My phone number, employment status at Asimily, and name are all matters of public record via LinkedIn, Twitter, and some basic searching. Since that information is easy to get, it’s completely worthless for convincing me that a message sender is who they say they are. But, it’s necessary to try to establish credibility, so nice job on that.
The message below actually came on multiple personal phone numbers at the same time with the same message, which was implausible…but good timing. They must program these to go out with some geo-coding to hit people in their local mornings.
As a gent with South Indian roots myself, it’s nice to see people making the effort to spell names correctly, so thank you for that scammers. Much appreciated. Frankly, if my name was much longer, I’d misspell it more than not (Also, thanks Dad for keeping my name shorter than yours – 22 letters).
Since I actually do know our CEO (and his real phone number which was not the one they used), I knew this was not his communication style. The capitalization and punctuation weren’t what I’d expect from him. If it was written very plainly, it still wouldn’t sound like him. Everyone has their own style, and they didn’t get his right.
Of course, the “I’m in a meeting ploy” is numero uno, so entirely expected. I did expect more creativity and was a bit disappointed. I’ll withhold my specific suggestions to not make the scammers’ jobs easier. Or maybe it’s ChatGPT doing their work for them by now…
And the “this is my personal #” response is likely a default from their script/decision tree. Good job on the area code – plausible. I think they knew the jig was up at that point and were throwing a hail mary in case I bought that line.
Their actual response times to my texts were consistent with their claim to need something “urgently”. Much of the battle is to get a victim to respond before they can think about the issue.
Fig. 1: The actual phishing attempt
Our exchange ended there and more importantly, I was able to get my coffee.
What can you do to protect your employees from such attempts?
Here are three ideas that scale whether you’re a large healthcare delivery organization (HDO) or a smaller, local hospital (or any other business for that matter).
- Let new employees know about prior phishing attempts; it shortens the time their brains will take to diagnose a phish as a phish.
- Self-phish as a training exercise.

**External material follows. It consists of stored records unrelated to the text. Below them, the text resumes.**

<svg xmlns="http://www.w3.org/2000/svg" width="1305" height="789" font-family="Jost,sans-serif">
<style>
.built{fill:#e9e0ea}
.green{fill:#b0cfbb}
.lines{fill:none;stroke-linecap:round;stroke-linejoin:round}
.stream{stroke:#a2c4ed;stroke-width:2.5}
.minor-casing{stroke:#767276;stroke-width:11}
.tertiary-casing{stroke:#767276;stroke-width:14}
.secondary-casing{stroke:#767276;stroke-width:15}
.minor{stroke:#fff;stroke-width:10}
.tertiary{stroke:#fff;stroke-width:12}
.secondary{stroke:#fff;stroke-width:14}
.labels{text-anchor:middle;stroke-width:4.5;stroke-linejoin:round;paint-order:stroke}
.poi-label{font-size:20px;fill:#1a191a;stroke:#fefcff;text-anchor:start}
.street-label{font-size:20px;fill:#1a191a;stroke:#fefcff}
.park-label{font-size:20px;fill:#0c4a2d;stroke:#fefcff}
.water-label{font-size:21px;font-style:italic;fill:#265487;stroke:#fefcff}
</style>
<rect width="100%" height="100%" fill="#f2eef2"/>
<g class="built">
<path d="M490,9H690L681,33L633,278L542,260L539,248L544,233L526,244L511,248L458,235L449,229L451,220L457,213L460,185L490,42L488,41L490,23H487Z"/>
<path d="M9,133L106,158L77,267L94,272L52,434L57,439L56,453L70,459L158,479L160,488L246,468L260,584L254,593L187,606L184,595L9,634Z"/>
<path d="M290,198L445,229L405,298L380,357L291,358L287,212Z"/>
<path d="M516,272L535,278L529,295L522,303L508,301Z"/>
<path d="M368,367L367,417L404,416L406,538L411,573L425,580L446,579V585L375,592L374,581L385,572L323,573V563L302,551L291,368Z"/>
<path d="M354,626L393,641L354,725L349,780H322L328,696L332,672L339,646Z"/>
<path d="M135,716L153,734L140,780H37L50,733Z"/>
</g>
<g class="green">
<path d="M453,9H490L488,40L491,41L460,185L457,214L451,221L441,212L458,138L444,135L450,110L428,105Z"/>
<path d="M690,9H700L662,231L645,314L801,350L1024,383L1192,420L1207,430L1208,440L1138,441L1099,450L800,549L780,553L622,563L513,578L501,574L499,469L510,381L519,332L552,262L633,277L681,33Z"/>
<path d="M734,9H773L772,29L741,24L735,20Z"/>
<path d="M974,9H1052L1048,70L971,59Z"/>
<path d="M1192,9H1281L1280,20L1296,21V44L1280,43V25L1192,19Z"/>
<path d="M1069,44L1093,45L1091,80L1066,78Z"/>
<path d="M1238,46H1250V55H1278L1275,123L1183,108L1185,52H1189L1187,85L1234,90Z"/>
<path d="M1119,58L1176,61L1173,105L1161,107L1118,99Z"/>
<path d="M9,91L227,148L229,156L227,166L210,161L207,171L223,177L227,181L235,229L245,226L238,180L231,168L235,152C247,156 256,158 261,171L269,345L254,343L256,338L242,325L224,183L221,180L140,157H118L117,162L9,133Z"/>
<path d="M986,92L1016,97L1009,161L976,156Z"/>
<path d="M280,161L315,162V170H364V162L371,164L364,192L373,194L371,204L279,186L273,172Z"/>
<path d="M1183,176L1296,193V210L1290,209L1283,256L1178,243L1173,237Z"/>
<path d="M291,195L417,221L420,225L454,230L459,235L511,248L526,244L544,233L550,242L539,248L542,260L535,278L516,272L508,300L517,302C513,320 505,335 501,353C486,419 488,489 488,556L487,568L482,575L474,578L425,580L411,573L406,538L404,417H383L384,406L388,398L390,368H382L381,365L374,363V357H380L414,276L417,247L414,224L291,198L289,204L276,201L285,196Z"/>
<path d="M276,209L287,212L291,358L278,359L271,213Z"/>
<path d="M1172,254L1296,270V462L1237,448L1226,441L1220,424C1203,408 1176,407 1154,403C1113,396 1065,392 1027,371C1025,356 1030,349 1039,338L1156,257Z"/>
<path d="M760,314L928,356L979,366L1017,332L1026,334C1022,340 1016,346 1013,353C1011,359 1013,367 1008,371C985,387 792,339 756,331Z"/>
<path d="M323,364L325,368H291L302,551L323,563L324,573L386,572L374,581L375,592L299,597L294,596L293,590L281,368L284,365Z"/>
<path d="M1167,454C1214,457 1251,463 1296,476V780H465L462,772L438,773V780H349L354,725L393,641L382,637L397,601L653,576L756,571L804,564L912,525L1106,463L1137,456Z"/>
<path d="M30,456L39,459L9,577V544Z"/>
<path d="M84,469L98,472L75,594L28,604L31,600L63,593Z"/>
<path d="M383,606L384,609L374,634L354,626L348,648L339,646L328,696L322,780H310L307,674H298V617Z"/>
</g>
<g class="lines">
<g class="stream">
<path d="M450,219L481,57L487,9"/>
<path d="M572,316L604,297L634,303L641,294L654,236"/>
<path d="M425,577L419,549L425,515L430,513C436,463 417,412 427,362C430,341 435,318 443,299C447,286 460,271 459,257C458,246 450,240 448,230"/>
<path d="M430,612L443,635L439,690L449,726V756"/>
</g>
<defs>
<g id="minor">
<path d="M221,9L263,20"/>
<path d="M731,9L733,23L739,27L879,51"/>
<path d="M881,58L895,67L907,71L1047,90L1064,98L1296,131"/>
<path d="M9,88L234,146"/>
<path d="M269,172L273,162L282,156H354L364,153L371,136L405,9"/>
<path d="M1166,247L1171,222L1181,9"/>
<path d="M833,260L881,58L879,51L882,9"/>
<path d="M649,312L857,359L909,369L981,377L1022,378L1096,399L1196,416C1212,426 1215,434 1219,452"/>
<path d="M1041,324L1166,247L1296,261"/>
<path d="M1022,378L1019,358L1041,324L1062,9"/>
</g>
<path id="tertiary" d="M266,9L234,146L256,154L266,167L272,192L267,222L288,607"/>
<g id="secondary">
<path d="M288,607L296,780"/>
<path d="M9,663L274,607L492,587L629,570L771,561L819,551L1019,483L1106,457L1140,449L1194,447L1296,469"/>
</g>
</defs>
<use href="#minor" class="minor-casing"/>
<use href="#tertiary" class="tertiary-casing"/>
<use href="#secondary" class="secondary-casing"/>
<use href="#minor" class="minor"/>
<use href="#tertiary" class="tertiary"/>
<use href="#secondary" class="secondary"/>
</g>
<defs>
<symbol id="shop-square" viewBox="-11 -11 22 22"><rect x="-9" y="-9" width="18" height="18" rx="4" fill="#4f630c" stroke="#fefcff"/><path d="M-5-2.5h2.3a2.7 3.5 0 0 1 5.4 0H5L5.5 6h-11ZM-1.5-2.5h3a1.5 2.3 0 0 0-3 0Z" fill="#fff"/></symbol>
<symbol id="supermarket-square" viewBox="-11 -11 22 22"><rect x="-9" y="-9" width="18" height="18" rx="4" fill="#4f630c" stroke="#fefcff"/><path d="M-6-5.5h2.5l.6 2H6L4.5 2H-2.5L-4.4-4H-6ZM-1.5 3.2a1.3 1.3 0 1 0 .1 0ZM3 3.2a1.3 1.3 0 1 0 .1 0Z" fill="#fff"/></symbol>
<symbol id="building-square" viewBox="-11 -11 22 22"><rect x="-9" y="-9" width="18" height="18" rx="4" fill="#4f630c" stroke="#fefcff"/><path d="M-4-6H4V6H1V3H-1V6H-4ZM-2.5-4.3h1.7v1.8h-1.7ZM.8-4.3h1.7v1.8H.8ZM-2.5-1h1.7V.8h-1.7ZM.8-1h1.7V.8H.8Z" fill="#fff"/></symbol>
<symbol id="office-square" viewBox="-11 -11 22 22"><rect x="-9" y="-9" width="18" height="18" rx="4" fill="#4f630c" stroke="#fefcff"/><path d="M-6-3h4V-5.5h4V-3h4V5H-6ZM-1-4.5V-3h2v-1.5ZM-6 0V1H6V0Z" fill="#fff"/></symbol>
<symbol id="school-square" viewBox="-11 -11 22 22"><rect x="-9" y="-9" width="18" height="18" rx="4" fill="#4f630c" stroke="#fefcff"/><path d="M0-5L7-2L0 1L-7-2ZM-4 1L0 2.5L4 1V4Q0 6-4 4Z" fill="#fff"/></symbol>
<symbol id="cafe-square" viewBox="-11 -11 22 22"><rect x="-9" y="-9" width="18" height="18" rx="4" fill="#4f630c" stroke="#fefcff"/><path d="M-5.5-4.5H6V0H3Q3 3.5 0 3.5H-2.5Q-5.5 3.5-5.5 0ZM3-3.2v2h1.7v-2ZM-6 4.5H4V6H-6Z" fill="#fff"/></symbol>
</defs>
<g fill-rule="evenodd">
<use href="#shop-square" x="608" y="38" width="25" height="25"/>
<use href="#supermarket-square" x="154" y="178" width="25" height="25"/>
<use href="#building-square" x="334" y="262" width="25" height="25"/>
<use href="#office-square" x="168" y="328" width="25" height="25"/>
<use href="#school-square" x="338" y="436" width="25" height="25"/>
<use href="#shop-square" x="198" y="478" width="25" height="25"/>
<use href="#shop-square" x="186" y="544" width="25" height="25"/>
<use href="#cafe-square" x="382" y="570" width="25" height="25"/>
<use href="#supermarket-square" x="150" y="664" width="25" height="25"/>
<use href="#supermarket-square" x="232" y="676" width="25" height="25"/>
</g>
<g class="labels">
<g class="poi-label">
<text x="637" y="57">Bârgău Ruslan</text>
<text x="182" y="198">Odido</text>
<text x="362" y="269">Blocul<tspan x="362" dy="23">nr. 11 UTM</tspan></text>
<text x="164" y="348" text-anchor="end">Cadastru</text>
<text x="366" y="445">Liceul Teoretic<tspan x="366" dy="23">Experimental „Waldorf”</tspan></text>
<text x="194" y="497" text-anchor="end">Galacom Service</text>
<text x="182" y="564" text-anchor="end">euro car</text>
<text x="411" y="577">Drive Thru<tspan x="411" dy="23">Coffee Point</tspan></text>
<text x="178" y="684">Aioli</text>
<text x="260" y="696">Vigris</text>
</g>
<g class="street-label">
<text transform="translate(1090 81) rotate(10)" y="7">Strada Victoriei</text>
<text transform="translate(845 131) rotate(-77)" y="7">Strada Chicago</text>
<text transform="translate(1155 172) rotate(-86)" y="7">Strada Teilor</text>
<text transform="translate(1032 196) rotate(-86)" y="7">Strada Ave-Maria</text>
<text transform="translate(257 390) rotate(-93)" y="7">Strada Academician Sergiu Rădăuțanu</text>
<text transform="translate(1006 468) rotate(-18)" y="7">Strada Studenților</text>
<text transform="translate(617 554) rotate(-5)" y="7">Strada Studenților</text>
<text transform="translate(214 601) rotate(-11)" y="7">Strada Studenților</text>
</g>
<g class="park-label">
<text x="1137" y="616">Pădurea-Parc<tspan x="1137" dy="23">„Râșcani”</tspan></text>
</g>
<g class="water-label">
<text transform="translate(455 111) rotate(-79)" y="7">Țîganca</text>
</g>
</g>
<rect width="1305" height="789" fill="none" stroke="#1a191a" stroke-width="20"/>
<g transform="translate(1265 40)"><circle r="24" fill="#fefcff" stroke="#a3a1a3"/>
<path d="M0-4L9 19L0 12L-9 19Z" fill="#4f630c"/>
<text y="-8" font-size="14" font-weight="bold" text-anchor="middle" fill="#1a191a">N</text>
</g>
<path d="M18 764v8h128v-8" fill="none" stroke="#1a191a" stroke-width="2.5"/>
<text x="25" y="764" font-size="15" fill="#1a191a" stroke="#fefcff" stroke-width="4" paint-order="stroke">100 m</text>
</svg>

Time the exercises to news events about your company to make them seem more plausible
- For CEOs and other senior leaders, periodically remind employees that you’ll NEVER make such urgent requests without authentication. That’s not even by voice anymore, with the improvements in deepfakes. Most CEOs have hours of publicly recorded messages that can be used to create a deepfake voice to scam employees and vendors.

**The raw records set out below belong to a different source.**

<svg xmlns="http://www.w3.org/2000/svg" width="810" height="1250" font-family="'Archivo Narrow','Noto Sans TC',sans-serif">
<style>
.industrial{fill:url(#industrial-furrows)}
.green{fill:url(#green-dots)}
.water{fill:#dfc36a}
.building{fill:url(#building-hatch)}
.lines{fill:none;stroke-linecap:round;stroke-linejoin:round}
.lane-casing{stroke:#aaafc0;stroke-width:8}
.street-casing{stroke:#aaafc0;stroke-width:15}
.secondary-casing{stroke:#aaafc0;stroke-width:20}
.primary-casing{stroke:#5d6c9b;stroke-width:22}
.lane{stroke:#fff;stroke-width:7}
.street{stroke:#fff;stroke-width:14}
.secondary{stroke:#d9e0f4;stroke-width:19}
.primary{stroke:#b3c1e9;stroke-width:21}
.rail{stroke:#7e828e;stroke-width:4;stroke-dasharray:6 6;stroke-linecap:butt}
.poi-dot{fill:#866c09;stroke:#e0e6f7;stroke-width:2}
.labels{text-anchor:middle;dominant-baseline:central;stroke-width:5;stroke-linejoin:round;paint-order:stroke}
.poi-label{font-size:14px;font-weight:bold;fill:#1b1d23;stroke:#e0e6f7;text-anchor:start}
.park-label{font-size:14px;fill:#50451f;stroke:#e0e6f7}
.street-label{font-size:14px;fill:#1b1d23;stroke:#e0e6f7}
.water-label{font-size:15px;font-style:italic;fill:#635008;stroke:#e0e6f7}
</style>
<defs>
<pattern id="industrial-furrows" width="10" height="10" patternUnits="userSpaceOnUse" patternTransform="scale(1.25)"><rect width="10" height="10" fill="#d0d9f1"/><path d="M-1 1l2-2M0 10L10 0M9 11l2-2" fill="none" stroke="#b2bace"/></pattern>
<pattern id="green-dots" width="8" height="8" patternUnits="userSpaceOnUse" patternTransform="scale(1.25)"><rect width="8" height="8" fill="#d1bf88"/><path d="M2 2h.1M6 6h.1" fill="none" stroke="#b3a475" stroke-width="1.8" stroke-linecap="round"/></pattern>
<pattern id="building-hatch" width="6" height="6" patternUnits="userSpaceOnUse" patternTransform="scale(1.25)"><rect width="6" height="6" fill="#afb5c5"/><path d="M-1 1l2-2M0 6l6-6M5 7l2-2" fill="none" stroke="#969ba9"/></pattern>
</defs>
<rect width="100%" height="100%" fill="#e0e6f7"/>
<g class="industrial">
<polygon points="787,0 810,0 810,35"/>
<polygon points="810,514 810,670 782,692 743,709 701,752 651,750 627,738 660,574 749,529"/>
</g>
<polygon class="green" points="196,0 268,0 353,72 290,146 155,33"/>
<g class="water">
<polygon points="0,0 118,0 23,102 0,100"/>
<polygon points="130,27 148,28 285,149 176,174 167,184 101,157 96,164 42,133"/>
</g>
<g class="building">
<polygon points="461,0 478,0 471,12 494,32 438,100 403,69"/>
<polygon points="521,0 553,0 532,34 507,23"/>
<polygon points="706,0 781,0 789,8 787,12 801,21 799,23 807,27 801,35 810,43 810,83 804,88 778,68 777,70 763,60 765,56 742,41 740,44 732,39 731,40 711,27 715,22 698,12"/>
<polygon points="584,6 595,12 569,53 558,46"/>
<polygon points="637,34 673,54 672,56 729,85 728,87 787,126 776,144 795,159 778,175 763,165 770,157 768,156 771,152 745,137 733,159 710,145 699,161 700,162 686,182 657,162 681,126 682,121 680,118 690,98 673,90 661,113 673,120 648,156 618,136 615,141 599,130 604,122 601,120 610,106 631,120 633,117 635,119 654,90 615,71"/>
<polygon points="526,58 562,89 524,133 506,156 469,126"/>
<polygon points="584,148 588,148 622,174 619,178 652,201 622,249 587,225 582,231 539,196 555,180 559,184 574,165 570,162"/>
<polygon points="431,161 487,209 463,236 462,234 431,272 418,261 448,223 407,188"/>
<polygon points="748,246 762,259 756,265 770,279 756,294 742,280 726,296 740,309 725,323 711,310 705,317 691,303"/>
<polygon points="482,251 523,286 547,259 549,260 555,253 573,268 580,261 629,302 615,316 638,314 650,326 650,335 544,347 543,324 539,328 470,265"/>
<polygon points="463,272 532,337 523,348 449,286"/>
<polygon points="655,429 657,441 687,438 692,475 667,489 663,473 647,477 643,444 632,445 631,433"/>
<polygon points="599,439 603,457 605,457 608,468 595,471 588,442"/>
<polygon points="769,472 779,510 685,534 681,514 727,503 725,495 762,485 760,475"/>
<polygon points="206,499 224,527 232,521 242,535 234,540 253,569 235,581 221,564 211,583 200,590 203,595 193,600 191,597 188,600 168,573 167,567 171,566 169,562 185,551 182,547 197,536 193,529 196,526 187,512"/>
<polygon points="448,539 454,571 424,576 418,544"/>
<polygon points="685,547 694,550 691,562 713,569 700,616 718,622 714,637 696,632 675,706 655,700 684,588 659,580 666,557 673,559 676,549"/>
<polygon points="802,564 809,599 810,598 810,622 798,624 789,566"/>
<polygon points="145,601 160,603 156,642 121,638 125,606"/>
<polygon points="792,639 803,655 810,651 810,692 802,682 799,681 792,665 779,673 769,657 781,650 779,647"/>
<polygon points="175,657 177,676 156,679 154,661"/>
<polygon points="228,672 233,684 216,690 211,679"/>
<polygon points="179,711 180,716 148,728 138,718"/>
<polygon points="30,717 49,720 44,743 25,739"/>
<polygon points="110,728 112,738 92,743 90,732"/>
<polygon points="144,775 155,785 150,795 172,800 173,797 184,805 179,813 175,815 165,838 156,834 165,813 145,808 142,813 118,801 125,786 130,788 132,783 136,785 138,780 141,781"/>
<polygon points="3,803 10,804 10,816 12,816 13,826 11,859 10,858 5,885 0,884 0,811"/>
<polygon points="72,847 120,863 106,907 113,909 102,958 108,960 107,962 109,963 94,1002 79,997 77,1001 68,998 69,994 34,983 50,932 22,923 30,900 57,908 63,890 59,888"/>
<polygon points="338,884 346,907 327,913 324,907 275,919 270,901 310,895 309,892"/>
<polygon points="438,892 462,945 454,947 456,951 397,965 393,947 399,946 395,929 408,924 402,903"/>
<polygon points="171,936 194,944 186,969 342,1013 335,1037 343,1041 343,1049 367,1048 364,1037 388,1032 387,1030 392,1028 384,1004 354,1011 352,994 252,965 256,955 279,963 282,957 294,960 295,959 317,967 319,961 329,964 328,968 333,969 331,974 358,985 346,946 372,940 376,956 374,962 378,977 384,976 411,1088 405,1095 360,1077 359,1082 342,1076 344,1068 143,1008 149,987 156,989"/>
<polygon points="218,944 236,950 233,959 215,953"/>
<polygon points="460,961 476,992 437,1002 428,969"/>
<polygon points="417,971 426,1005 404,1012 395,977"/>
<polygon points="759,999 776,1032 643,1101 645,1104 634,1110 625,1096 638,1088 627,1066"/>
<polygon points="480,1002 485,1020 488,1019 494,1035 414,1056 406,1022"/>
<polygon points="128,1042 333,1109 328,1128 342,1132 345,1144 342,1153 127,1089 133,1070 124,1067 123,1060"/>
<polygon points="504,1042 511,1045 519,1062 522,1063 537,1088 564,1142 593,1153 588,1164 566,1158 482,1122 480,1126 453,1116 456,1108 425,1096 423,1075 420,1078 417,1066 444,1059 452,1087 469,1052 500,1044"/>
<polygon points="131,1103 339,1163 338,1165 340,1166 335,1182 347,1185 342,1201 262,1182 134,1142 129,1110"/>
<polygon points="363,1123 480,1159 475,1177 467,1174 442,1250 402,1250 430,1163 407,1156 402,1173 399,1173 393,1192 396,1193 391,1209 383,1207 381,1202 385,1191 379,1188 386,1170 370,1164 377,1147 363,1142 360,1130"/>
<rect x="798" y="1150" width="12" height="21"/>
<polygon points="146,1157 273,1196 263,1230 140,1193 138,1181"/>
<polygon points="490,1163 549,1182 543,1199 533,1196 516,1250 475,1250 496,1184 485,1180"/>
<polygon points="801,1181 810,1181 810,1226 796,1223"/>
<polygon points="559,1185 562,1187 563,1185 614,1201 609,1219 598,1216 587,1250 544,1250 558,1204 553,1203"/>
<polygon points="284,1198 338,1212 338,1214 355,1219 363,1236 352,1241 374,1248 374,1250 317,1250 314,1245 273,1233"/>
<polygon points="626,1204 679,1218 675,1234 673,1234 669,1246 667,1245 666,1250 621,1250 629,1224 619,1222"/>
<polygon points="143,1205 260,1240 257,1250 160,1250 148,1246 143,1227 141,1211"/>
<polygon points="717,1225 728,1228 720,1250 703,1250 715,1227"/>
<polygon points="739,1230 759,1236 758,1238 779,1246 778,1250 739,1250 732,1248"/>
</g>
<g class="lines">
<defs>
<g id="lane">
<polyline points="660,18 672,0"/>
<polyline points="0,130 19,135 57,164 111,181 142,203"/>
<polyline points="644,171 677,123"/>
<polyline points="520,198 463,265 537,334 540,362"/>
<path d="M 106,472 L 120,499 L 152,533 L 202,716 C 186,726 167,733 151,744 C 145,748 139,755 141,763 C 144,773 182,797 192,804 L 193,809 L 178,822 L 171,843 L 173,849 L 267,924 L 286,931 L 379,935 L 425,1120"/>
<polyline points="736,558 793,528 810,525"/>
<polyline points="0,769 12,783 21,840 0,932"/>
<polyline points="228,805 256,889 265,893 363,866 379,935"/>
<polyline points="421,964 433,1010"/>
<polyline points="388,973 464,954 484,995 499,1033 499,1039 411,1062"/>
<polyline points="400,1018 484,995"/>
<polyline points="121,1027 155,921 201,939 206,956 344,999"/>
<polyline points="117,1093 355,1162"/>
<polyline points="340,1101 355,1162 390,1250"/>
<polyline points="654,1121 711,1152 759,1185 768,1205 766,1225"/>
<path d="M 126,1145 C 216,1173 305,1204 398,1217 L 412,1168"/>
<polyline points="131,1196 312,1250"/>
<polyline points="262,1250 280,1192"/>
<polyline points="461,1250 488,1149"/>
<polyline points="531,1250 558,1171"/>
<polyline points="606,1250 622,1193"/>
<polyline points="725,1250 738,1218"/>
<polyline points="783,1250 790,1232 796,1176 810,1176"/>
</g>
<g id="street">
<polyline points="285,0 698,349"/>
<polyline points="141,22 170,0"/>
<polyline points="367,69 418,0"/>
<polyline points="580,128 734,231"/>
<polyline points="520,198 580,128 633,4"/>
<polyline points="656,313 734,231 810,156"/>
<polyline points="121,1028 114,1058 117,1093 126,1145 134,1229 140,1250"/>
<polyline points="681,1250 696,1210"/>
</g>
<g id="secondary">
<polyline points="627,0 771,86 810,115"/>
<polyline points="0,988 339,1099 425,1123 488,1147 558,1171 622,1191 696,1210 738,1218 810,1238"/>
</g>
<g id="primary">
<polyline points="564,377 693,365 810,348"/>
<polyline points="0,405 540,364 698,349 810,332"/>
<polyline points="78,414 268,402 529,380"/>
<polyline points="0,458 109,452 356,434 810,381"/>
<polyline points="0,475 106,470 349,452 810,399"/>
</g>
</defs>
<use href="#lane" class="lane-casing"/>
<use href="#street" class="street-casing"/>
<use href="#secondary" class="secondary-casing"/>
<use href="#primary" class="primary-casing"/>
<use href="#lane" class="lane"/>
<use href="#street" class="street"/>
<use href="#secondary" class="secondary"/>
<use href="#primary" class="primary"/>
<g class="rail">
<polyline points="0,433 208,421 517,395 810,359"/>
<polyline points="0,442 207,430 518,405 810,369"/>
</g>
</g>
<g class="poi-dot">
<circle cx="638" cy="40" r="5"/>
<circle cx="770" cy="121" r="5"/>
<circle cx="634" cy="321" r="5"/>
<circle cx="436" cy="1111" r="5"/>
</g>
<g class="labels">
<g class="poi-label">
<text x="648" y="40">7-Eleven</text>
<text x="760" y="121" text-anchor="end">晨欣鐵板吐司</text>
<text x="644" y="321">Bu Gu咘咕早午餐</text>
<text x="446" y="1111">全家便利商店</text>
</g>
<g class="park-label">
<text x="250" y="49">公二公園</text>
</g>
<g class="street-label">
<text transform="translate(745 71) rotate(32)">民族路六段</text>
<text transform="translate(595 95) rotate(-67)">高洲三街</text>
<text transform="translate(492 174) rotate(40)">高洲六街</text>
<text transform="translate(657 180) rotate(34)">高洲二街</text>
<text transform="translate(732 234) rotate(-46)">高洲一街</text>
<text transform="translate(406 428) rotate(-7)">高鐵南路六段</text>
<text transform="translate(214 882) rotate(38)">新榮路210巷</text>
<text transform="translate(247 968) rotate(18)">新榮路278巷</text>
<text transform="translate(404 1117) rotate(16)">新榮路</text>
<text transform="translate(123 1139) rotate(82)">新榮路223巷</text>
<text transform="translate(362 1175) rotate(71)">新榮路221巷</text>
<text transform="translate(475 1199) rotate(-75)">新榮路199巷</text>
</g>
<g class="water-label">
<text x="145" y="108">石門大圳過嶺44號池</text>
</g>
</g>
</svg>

Internally, I did share this information with the relevant people. This information was also duly reported to the Federal Trade Commission. I’ll applaud the FCC as well for taking steps to keep this away from consumers with their March 2023 release of their first rules against Scam Texting, requiring carriers to block the most blatantly fraudulent attempts at the network level
Finally, I don’t think this phone number will be in use for long; both my carrier and Google should have seen my spam flag and it should get blocked on their end pretty quickly.